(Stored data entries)

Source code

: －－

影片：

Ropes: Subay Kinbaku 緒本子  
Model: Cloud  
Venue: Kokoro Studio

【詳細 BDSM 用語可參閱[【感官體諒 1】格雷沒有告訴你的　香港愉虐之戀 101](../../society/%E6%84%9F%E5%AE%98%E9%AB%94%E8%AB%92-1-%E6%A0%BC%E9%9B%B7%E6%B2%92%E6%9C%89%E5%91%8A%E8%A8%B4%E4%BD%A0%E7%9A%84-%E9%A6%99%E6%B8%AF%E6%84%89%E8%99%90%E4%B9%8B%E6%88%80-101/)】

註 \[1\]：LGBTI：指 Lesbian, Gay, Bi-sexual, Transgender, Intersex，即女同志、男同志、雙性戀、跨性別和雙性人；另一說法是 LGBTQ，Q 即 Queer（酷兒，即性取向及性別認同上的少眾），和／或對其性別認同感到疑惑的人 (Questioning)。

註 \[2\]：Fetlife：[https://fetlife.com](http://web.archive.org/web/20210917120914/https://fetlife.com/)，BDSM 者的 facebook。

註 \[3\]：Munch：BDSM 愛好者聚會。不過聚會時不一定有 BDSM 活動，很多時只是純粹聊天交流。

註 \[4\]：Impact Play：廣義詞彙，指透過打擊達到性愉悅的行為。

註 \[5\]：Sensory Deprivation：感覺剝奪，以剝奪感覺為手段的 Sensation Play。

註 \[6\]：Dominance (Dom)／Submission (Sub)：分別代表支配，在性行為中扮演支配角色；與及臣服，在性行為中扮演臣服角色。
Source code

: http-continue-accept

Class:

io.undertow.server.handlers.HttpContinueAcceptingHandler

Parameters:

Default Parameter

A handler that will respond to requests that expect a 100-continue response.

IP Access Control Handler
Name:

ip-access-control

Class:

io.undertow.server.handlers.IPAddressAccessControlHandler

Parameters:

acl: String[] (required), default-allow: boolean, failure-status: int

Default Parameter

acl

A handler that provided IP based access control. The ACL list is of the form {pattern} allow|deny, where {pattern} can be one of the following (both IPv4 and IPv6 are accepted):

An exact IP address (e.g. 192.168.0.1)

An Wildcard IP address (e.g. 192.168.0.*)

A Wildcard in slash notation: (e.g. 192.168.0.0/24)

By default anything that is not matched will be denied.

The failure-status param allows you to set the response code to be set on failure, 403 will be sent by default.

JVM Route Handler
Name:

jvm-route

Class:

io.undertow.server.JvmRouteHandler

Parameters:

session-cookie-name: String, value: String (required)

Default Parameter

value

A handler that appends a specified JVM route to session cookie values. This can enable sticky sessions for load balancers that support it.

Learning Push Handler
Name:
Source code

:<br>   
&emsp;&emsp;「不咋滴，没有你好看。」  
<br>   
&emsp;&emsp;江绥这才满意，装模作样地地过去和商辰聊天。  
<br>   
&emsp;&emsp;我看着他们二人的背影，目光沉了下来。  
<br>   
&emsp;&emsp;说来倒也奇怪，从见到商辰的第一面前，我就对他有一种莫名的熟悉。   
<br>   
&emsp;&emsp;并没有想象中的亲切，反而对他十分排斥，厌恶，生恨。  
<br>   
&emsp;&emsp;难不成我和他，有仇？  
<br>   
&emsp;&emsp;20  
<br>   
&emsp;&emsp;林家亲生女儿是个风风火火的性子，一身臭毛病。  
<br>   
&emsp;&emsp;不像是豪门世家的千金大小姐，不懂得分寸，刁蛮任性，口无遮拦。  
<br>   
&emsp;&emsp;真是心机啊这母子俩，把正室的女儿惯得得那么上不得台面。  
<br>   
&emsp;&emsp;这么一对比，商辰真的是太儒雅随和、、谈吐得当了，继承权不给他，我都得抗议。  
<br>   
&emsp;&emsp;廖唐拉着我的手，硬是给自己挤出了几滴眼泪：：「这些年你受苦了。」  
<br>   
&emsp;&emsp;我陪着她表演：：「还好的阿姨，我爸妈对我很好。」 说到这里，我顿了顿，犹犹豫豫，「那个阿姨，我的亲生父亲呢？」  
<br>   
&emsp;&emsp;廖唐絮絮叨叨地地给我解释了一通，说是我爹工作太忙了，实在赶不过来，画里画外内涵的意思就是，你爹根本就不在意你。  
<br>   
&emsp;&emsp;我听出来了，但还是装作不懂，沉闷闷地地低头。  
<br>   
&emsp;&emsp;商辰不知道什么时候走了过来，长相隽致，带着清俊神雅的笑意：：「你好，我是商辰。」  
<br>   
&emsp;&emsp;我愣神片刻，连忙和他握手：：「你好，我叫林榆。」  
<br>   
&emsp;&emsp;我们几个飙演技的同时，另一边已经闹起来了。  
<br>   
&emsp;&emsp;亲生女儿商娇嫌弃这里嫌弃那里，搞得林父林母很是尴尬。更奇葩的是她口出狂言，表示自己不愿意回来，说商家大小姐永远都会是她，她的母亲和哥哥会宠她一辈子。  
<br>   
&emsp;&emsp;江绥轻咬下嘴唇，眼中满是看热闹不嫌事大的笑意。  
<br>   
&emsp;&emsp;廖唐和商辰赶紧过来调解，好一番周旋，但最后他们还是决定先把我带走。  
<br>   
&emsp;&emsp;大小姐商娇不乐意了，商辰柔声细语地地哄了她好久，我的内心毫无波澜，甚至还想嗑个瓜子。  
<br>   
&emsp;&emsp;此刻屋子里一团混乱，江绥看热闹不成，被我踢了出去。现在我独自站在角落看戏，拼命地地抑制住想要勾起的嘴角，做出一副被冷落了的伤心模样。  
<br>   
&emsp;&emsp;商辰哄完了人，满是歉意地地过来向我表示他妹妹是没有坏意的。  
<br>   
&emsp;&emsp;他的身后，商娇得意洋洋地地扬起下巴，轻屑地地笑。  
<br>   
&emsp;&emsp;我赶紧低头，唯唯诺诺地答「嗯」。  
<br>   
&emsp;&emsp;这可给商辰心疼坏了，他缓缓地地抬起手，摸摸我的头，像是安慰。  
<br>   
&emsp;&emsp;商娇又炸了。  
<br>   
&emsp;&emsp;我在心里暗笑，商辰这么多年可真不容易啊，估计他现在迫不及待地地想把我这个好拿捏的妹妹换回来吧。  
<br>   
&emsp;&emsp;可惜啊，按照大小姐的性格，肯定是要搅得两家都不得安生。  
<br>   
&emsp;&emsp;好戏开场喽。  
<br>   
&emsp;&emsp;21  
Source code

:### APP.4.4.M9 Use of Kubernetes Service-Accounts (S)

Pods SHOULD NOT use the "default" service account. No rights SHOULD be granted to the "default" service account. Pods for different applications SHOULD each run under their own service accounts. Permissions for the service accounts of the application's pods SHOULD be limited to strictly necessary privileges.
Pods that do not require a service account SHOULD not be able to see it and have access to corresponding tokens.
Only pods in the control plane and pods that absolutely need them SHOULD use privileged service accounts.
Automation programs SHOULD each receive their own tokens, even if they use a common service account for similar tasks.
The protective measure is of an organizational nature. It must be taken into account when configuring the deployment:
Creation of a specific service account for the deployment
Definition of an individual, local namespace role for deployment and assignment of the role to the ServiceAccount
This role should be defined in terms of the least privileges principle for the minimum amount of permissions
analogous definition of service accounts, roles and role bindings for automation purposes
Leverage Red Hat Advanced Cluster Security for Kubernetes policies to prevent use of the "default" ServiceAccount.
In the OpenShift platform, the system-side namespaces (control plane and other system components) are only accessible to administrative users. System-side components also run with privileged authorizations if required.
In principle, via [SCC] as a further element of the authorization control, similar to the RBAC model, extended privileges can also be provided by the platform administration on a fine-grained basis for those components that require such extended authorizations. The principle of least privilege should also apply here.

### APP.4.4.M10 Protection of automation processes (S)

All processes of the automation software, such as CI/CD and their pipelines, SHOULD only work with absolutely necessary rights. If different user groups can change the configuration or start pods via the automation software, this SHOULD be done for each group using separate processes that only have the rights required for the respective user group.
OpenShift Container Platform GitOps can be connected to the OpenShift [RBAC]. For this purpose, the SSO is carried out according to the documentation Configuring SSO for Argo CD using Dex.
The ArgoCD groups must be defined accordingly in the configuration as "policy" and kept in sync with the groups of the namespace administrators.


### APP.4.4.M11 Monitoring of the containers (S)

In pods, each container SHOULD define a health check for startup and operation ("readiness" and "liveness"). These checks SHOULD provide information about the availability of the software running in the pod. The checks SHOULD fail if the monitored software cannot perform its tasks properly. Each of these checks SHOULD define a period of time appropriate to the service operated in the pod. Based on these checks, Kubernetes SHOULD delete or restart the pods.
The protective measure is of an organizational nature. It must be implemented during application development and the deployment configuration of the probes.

→ **Instruction**
Please arrange the lines as a Markdown table with the columns Row and Line, leaving out blank lines. Begin at the line that contains "session-cookie-name: String, value: String" and stop after the one that contains "Kubernetes Service-Accounts (S)".

→ **Task result**
| Row | Line |
|---|---|
| 1 | session-cookie-name: String, value: String (required) |
| 2 | Default Parameter |
| 3 | value |
| 4 | A handler that appends a specified JVM route to session cookie values. This can enable sticky sessions for load balancers that support it. |
| 5 | Learning Push Handler |
| 6 | Name: |
| 7 | Source code |
| 8 | :<br>    |
| 9 | &emsp;&emsp;「不咋滴，没有你好看。」   |
| 10 | <br>    |
| 11 | &emsp;&emsp;江绥这才满意，装模作样地地过去和商辰聊天。   |
| 12 | <br>    |
| 13 | &emsp;&emsp;我看着他们二人的背影，目光沉了下来。   |
| 14 | <br>    |
| 15 | &emsp;&emsp;说来倒也奇怪，从见到商辰的第一面前，我就对他有一种莫名的熟悉。    |
| 16 | <br>    |
| 17 | &emsp;&emsp;并没有想象中的亲切，反而对他十分排斥，厌恶，生恨。   |
| 18 | <br>    |
| 19 | &emsp;&emsp;难不成我和他，有仇？   |
| 20 | <br>    |
| 21 | &emsp;&emsp;20   |
| 22 | <br>    |
| 23 | &emsp;&emsp;林家亲生女儿是个风风火火的性子，一身臭毛病。   |
| 24 | <br>    |
| 25 | &emsp;&emsp;不像是豪门世家的千金大小姐，不懂得分寸，刁蛮任性，口无遮拦。   |
| 26 | <br>    |
| 27 | &emsp;&emsp;真是心机啊这母子俩，把正室的女儿惯得得那么上不得台面。   |
| 28 | <br>    |
| 29 | &emsp;&emsp;这么一对比，商辰真的是太儒雅随和、、谈吐得当了，继承权不给他，我都得抗议。   |
| 30 | <br>    |
| 31 | &emsp;&emsp;廖唐拉着我的手，硬是给自己挤出了几滴眼泪：：「这些年你受苦了。」   |
| 32 | <br>    |
| 33 | &emsp;&emsp;我陪着她表演：：「还好的阿姨，我爸妈对我很好。」 说到这里，我顿了顿，犹犹豫豫，「那个阿姨，我的亲生父亲呢？」   |
| 34 | <br>    |
| 35 | &emsp;&emsp;廖唐絮絮叨叨地地给我解释了一通，说是我爹工作太忙了，实在赶不过来，画里画外内涵的意思就是，你爹根本就不在意你。   |
| 36 | <br>    |
| 37 | &emsp;&emsp;我听出来了，但还是装作不懂，沉闷闷地地低头。   |
| 38 | <br>    |
| 39 | &emsp;&emsp;商辰不知道什么时候走了过来，长相隽致，带着清俊神雅的笑意：：「你好，我是商辰。」   |
| 40 | <br>    |
| 41 | &emsp;&emsp;我愣神片刻，连忙和他握手：：「你好，我叫林榆。」   |
| 42 | <br>    |
| 43 | &emsp;&emsp;我们几个飙演技的同时，另一边已经闹起来了。   |
| 44 | <br>    |
| 45 | &emsp;&emsp;亲生女儿商娇嫌弃这里嫌弃那里，搞得林父林母很是尴尬。更奇葩的是她口出狂言，表示自己不愿意回来，说商家大小姐永远都会是她，她的母亲和哥哥会宠她一辈子。   |
| 46 | <br>    |
| 47 | &emsp;&emsp;江绥轻咬下嘴唇，眼中满是看热闹不嫌事大的笑意。   |
| 48 | <br>    |
| 49 | &emsp;&emsp;廖唐和商辰赶紧过来调解，好一番周旋，但最后他们还是决定先把我带走。   |
| 50 | <br>    |
| 51 | &emsp;&emsp;大小姐商娇不乐意了，商辰柔声细语地地哄了她好久，我的内心毫无波澜，甚至还想嗑个瓜子。   |
| 52 | <br>    |
| 53 | &emsp;&emsp;此刻屋子里一团混乱，江绥看热闹不成，被我踢了出去。现在我独自站在角落看戏，拼命地地抑制住想要勾起的嘴角，做出一副被冷落了的伤心模样。   |
| 54 | <br>    |
| 55 | &emsp;&emsp;商辰哄完了人，满是歉意地地过来向我表示他妹妹是没有坏意的。   |
| 56 | <br>    |
| 57 | &emsp;&emsp;他的身后，商娇得意洋洋地地扬起下巴，轻屑地地笑。   |
| 58 | <br>    |
| 59 | &emsp;&emsp;我赶紧低头，唯唯诺诺地答「嗯」。   |
| 60 | <br>    |
| 61 | &emsp;&emsp;这可给商辰心疼坏了，他缓缓地地抬起手，摸摸我的头，像是安慰。   |
| 62 | <br>    |
| 63 | &emsp;&emsp;商娇又炸了。   |
| 64 | <br>    |
| 65 | &emsp;&emsp;我在心里暗笑，商辰这么多年可真不容易啊，估计他现在迫不及待地地想把我这个好拿捏的妹妹换回来吧。   |
| 66 | <br>    |
| 67 | &emsp;&emsp;可惜啊，按照大小姐的性格，肯定是要搅得两家都不得安生。   |
| 68 | <br>    |
| 69 | &emsp;&emsp;好戏开场喽。   |
| 70 | <br>    |
| 71 | &emsp;&emsp;21   |
| 72 | Source code |
| 73 | :### APP.4.4.M9 Use of Kubernetes Service-Accounts (S) |